● **ABOUT THIS EXERCISE**
What you return should be every record, retyped without a single change.

——

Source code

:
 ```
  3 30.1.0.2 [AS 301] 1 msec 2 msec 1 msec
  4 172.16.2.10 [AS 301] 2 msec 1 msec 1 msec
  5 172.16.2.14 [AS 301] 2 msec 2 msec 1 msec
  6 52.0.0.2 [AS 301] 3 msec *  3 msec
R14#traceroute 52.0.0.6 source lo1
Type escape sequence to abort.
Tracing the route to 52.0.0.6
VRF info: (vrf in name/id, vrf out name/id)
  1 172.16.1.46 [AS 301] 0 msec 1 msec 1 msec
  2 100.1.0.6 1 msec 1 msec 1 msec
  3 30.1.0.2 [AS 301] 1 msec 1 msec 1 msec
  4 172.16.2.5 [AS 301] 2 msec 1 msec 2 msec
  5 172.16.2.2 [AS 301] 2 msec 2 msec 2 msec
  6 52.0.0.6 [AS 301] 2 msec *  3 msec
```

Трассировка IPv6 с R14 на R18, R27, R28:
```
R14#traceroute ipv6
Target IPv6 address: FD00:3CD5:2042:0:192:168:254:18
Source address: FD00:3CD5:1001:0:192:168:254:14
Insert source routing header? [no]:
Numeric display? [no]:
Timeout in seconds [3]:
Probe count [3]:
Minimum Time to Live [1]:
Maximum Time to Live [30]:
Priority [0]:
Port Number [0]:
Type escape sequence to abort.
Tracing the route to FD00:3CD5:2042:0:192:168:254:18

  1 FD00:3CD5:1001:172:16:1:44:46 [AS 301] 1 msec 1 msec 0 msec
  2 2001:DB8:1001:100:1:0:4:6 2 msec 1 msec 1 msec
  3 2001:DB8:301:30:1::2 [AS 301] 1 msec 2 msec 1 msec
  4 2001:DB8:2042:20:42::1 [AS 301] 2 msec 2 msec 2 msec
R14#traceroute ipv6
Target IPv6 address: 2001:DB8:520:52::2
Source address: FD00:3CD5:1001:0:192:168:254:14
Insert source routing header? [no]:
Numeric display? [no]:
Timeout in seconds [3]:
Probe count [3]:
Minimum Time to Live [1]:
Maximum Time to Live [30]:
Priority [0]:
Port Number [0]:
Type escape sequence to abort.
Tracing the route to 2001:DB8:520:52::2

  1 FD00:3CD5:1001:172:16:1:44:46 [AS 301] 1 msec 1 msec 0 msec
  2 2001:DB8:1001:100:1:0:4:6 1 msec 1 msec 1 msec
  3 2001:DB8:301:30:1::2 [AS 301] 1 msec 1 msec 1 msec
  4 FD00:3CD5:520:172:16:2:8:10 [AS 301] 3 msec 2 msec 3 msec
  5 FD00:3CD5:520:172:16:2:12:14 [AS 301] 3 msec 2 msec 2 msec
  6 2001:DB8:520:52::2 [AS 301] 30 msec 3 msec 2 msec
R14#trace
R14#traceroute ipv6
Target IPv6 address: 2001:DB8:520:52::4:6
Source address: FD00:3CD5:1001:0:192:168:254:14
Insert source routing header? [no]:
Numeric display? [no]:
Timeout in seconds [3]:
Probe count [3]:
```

——

● **TASK RESPONSE**
Source code

:
 ```
  3 30.1.0.2 [AS 301] 1 msec 2 msec 1 msec
  4 172.16.2.10 [AS 301] 2 msec 1 msec 1 msec
  5 172.16.2.14 [AS 301] 2 msec 2 msec 1 msec
  6 52.0.0.2 [AS 301] 3 msec *  3 msec
R14#traceroute 52.0.0.6 source lo1
Type escape sequence to abort.
Tracing the route to 52.0.0.6
VRF info: (vrf in name/id, vrf out name/id)
  1 172.16.1.46 [AS 301] 0 msec 1 msec 1 msec
  2 100.1.0.6 1 msec 1 msec 1 msec
  3 30.1.0.2 [AS 301] 1 msec 1 msec 1 msec
  4 172.16.2.5 [AS 301] 2 msec 1 msec 2 msec
  5 172.16.2.2 [AS 301] 2 msec 2 msec 2 msec
  6 52.0.0.6 [AS 301] 2 msec *  3 msec
```

Трассировка IPv6 с R14 на R18, R27, R28:
```
R14#traceroute ipv6
Target IPv6 address: FD00:3CD5:2042:0:192:168:254:18
Source address: FD00:3CD5:1001:0:192:168:254:14
Insert source routing header? [no]:
Numeric display? [no]:
Timeout in seconds [3]:
Probe count [3]:
Minimum Time to Live [1]:
Maximum Time to Live [30]:
Priority [0]:
Port Number [0]:
Type escape sequence to abort.
Tracing the route to FD00:3CD5:2042:0:192:168:254:18

  1 FD00:3CD5:1001:172:16:1:44:46 [AS 301] 1 msec 1 msec 0 msec
  2 2001:DB8:1001:100:1:0:4:6 2 msec 1 msec 1 msec
  3 2001:DB8:301:30:1::2 [AS 301] 1 msec 2 msec 1 msec
  4 2001:DB8:2042:20:42::1 [AS 301] 2 msec 2 msec 2 msec
R14#traceroute ipv6
Target IPv6 address: 2001:DB8:520:52::2
Source address: FD00:3CD5:1001:0:192:168:254:14
Insert source routing header? [no]:
Numeric display? [no]:
Timeout in seconds [3]:
Probe count [3]:
Minimum Time to Live [1]:
Maximum Time to Live [30]:
Priority [0]:
Port Number [0]:
Type escape sequence to abort.
Tracing the route to 2001:DB8:520:52::2

  1 FD00:3CD5:1001:172:16:1:44:46 [AS 301] 1 msec 1 msec 0 msec
  2 2001:DB8:1001:100:1:0:4:6 1 msec 1 msec 1 msec
  3 2001:DB8:301:30:1::2 [AS 301] 1 msec 1 msec 1 msec
  4 FD00:3CD5:520:172:16:2:8:10 [AS 301] 3 msec 2 msec 3 msec
  5 FD00:3CD5:520:172:16:2:12:14 [AS 301] 3 msec 2 msec 2 msec
  6 2001:DB8:520:52::2 [AS 301] 30 msec 3 msec 2 msec
R14#trace
R14#traceroute ipv6
Target IPv6 address: 2001:DB8:520:52::4:6
Source address: FD00:3CD5:1001:0:192:168:254:14
Insert source routing header? [no]:
Numeric display? [no]:
Timeout in seconds [3]:
Probe count [3]:
```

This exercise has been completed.